Dear readers, I was underwhelmed, when I should have been encouraged.
The model on display is entirely schematic - red and blue blobs to distinguish between commercial and residential areas, so you can't easily tell what the scale of most of the proposed development is likely to be.
I may have been unduly influenced by the attitude of the architect who was presenting it, who became overly defensive of the display when I gently pointed out that the boundary line of the "core area of opportunity and focus of regeneration" seemed to cut off the southern two bays of the Metropolitan Tabernacle.
And, to be fair, she in turn may have been p****d off, at the end of a long day, because a couple of elderly locals were turning to me, the articulate white thirtysomething man in suit and tie, as the obvious source to explain the plan. Most of the rest of her colleagues from Southwark and the various consultants present hardly seemed to be making an effort to engage passers-by.
I strongly recommend that you do try and catch up with the exhibition. If you are persuasive, they may even part with a regeneration newsletter and feedback form, and also a free CD-ROM of a PDF version of the 62 page "Framework for Development"
[This has large number of glossy pictures of squeaky clean aspirational urban developments across Europe set against the narrative. Unfortunately the darn thing is designed for large page format (but not large print) publication, so I wouldn't recommend trying to print it on A4 at home].
I'm still ploughing my way through it.
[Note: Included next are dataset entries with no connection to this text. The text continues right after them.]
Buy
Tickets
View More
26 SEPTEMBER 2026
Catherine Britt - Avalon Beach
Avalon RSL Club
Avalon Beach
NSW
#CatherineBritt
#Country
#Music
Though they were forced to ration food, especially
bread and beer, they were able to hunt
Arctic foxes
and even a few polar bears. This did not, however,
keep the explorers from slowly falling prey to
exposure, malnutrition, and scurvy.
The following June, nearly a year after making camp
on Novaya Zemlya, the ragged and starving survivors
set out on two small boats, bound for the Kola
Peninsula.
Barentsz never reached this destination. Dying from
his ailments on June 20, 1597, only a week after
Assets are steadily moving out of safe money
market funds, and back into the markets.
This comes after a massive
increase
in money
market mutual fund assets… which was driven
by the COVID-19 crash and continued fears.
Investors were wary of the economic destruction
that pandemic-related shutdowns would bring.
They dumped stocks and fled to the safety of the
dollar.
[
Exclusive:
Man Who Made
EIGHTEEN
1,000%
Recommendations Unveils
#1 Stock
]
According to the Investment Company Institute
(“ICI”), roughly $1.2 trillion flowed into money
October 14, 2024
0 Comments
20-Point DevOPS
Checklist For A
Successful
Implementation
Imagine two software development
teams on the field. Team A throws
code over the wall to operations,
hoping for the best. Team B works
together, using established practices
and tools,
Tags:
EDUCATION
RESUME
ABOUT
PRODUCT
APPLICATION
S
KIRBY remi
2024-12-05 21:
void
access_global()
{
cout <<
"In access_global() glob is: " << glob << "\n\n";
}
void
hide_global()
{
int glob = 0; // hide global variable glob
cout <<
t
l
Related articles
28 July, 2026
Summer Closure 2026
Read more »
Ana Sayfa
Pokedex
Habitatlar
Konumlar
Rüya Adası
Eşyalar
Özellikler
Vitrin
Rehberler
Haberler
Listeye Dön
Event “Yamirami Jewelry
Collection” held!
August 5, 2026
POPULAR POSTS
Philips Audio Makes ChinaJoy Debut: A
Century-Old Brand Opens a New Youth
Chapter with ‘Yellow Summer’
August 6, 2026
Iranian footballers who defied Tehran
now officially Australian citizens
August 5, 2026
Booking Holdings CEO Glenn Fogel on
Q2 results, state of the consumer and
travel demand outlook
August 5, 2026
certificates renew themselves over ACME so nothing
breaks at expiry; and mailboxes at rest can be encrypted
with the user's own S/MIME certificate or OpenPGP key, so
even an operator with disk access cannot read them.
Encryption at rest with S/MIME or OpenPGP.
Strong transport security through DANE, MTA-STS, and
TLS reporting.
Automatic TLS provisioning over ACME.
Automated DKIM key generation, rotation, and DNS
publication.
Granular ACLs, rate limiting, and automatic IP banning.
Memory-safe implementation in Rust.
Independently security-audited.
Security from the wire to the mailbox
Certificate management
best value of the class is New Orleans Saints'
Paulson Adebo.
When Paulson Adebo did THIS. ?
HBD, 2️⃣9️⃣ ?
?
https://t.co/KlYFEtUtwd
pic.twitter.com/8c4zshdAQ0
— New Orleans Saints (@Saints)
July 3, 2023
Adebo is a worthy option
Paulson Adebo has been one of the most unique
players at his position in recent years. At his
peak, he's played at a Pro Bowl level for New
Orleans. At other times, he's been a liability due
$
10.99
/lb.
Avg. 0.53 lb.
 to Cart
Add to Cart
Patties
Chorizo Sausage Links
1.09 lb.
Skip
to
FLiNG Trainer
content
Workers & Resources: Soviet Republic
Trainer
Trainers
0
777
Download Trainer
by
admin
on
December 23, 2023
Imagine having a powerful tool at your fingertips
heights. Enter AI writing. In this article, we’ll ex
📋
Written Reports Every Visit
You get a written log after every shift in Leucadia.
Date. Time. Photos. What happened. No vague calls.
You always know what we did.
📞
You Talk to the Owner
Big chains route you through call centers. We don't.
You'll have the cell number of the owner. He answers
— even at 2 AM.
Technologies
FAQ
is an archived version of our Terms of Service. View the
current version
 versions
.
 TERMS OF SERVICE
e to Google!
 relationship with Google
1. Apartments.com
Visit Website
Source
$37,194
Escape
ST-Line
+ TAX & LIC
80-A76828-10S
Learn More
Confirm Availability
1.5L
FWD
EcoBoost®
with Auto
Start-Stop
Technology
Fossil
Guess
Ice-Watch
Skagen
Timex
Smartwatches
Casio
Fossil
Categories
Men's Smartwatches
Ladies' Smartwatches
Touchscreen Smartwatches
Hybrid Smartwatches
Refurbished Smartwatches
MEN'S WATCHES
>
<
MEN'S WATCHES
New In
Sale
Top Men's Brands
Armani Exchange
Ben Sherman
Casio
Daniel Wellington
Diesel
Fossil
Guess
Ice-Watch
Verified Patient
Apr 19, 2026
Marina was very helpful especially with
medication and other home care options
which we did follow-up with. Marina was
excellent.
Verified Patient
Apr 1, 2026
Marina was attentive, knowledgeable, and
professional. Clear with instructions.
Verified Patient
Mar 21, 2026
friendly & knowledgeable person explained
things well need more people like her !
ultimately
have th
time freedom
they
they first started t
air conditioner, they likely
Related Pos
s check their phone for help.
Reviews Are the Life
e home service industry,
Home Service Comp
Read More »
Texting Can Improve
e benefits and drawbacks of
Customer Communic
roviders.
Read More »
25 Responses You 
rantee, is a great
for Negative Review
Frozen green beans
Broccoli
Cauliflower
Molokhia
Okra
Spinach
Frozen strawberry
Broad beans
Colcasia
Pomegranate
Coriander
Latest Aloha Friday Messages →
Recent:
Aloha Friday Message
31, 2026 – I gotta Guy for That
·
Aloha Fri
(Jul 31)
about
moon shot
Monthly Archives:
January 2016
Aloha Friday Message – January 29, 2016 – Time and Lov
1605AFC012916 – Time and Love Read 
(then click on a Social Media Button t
Overall, despite the gloss this framework looks a lot more likely to be delivered than the SLR scheme of a few years ago. However, as MM suspected, it will be a good few years before the main project starts on the Heygate, shopping centre and station starts. We might as well start lobbying for a new lick of paint for the shopping centre in the meantime.
I was interested to see (page 18 in Section 4, that the owners of the London Park hotel (former Rowton House west of St Mary's churchyard) want to put a residential development on that site, and Southwark are looking at the opportunity for "a high quality 'gateway' development quite early on in the process of regenerating the area". The site is identified in the framework for "medium rise" (6-10 storeys), rather than "medium high rise" (8-12 storeys), with "high rise" (30 plus storeys) only being around the railway station. I wonder whether Southwark will manage to hold the developers to this if they are being spurred on by the Mayor to squeeze in extra housing.
It seems that car traffic will be banned from London Road. I can see that this makes sense, if the new tram route is to be accomodated, but how will this affect the businesses and people living in London Road. Shops and restaurants will need deliveries etc. Will access be possible 'off-peak'?
Yes, I saw the proposal to cut car traffic from London Road - which would mean turning St Georges Rd into a two-way road again. That's a bit of a shame, because with congestion charging, St GEorges' Rd is rather peaceful during the day now. On another matter, I haven't quite figured out where all the in-fill housing is due to be built, to relocate Heygate tenants. Surely that needs to happen quite quickly because they can't start demolishing the Heygate until there's somewhere for people to go.
From the "Framework for Development" on CD-rom - I don't write this stuff. The "South Newington Regeneration Cluster" mentioned appears to be the open spaces around Hanworth House (is it part of the Brandon Estate) at the junction of Camberwell New Road and John Ruskin Street.
" IPG 1.7HA: Housing: Relocation of Heygate residents.
Heygate Estate occupies a key area within the core site. It is proposed that as part of the redevelopment process that the buildings will be demolished and the existing social housing units (1,100 public sector) will be re-provided on key sites around the
Elephant & Castle.
As part of the Framework process a number of alternative sites have been considered. This information was presented to the Executive on 11 February 2003. As a result a list of key sites and locations have been confirmed as having the potential to deliver
new housing development to accommodate the residents transferred from the Heygate Estate (see Figure 6.4).
The majority of these sites are included within four new regeneration areas or clusters that have been identified as part of the Framework process (see Figure 6.4):
• Harper Road.
• St. Mary's Churchyard.
• Rodney Road.
• South Newington.
It is anticipated that the new housing proposed within each of these areas or clusters will be brought forward in the context of area based improvement strategies, each of
which will comprise a series of projects and initiatives designed to tackle issues including:
• Safety and security.
• Quality of the public/ private realm.
• Quality of existing open space.
• The upgrading of existing and the provision of new facilities.
• Traffic management and car parking.
It is anticipated that these area based strategies will be brought forward for consultation with local residents in the period to September 2003 and will be adopted within part two of the Framework IPG (see Figure 6.2).
In addition to defining the environmental improvement projects that will be brought forward in parallel with the implementation of the new housing development, each strategy will:
• Confirm the location and extent of each of the proposed housing sites.
• Contain building specific guidance for each of the proposed housing sites that will address issues including design, density, house type, tenure mix, energy efficiency, standards in terms of mobility, Lifetime Homes standards, treatment of the public/ private realm, and car parking."